[Start of Attachment]

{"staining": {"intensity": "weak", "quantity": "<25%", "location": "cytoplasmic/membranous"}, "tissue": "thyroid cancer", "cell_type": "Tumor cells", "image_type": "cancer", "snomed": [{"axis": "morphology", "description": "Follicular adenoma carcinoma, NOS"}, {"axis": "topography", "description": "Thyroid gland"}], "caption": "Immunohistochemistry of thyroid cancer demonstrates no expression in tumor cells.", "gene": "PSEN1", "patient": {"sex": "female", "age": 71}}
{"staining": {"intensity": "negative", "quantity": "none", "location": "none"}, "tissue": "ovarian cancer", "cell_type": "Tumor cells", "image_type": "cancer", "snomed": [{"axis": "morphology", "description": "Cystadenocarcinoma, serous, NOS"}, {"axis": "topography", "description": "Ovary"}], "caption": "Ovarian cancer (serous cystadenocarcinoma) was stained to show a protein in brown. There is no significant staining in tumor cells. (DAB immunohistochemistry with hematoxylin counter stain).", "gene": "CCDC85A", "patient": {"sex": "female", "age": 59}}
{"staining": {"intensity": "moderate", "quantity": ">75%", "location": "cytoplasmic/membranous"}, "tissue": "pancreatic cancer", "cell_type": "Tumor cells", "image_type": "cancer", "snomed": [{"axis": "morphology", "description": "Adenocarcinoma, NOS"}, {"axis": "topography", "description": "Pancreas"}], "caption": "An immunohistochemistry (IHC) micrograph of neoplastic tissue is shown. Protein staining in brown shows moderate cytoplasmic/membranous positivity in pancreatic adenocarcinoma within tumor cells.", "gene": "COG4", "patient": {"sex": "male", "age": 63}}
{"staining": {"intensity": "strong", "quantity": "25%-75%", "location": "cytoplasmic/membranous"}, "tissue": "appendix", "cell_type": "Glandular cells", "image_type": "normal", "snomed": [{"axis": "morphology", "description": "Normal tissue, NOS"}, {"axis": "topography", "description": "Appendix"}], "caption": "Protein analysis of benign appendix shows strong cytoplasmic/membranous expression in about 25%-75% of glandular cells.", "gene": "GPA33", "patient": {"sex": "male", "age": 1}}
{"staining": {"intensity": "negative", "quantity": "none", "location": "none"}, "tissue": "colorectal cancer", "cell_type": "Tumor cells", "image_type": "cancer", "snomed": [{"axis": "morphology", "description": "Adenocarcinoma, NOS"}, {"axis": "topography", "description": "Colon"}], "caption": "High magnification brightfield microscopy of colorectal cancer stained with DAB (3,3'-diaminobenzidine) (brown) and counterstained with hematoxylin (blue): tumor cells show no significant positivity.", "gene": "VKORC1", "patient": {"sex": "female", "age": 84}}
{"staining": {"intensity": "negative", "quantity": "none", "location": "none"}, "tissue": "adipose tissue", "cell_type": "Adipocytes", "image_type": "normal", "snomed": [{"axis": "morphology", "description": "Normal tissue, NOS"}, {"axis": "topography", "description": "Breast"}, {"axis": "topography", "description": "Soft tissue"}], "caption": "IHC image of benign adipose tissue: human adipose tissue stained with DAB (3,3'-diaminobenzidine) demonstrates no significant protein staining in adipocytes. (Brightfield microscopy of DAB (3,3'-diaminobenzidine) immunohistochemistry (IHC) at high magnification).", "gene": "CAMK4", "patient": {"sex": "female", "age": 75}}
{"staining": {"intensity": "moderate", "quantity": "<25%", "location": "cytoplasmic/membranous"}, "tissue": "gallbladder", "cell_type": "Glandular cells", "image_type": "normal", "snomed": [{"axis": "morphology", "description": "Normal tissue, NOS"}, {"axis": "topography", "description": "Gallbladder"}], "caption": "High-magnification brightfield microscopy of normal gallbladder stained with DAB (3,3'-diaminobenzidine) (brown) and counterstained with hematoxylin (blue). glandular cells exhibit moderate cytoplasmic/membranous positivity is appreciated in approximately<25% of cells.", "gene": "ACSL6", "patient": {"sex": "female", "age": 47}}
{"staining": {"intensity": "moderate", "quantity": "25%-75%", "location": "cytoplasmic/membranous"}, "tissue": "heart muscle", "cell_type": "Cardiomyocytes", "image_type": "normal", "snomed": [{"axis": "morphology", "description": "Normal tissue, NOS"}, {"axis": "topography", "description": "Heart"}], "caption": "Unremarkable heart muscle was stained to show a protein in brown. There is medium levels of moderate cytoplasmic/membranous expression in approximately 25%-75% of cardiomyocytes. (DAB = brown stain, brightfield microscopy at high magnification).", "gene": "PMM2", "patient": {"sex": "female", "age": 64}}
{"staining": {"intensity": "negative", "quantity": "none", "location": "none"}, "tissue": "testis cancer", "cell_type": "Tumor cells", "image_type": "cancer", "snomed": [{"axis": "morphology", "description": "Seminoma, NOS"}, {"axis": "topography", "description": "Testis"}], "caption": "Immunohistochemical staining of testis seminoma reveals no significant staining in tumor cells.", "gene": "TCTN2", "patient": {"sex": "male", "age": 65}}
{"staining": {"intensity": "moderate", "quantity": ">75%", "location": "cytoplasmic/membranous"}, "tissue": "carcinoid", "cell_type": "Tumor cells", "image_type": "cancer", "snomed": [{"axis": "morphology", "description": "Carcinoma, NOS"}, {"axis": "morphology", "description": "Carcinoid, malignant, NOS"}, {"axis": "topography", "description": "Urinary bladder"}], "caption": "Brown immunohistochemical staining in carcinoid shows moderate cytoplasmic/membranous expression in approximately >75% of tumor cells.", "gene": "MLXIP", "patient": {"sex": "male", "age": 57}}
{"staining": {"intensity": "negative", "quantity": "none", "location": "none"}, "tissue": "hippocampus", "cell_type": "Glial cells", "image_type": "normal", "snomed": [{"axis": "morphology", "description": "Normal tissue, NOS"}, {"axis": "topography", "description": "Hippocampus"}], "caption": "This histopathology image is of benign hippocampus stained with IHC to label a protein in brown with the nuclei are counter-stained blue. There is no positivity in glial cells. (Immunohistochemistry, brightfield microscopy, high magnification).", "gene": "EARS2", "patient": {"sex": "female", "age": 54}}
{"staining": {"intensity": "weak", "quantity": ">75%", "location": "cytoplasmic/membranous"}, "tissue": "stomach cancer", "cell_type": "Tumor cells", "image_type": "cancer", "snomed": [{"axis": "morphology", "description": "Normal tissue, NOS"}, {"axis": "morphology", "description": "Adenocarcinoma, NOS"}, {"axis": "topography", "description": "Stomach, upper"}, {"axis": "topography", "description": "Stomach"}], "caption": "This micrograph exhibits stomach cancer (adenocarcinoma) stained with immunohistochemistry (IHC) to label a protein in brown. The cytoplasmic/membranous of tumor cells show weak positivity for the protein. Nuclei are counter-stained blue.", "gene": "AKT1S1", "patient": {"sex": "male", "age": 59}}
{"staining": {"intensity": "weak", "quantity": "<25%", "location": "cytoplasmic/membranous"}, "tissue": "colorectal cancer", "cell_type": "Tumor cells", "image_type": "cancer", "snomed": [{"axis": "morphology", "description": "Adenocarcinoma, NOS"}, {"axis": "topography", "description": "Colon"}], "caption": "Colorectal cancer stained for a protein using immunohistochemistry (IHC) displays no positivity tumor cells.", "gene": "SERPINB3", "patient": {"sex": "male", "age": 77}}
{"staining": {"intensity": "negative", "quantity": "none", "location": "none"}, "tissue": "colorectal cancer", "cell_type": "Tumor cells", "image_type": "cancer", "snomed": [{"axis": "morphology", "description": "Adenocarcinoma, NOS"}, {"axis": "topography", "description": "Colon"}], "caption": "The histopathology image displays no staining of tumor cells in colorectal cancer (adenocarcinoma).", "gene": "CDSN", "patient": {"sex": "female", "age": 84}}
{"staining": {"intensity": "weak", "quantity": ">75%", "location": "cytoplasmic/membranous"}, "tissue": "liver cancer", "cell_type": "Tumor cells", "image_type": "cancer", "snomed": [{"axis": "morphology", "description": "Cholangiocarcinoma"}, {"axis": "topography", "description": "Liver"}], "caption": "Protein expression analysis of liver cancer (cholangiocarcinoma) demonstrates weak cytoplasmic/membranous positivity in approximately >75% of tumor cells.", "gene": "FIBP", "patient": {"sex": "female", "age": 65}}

[End of Attachment]

Work out how many lines of the data above hold the word "displays", and write only the count.

RESULT BELOW: 2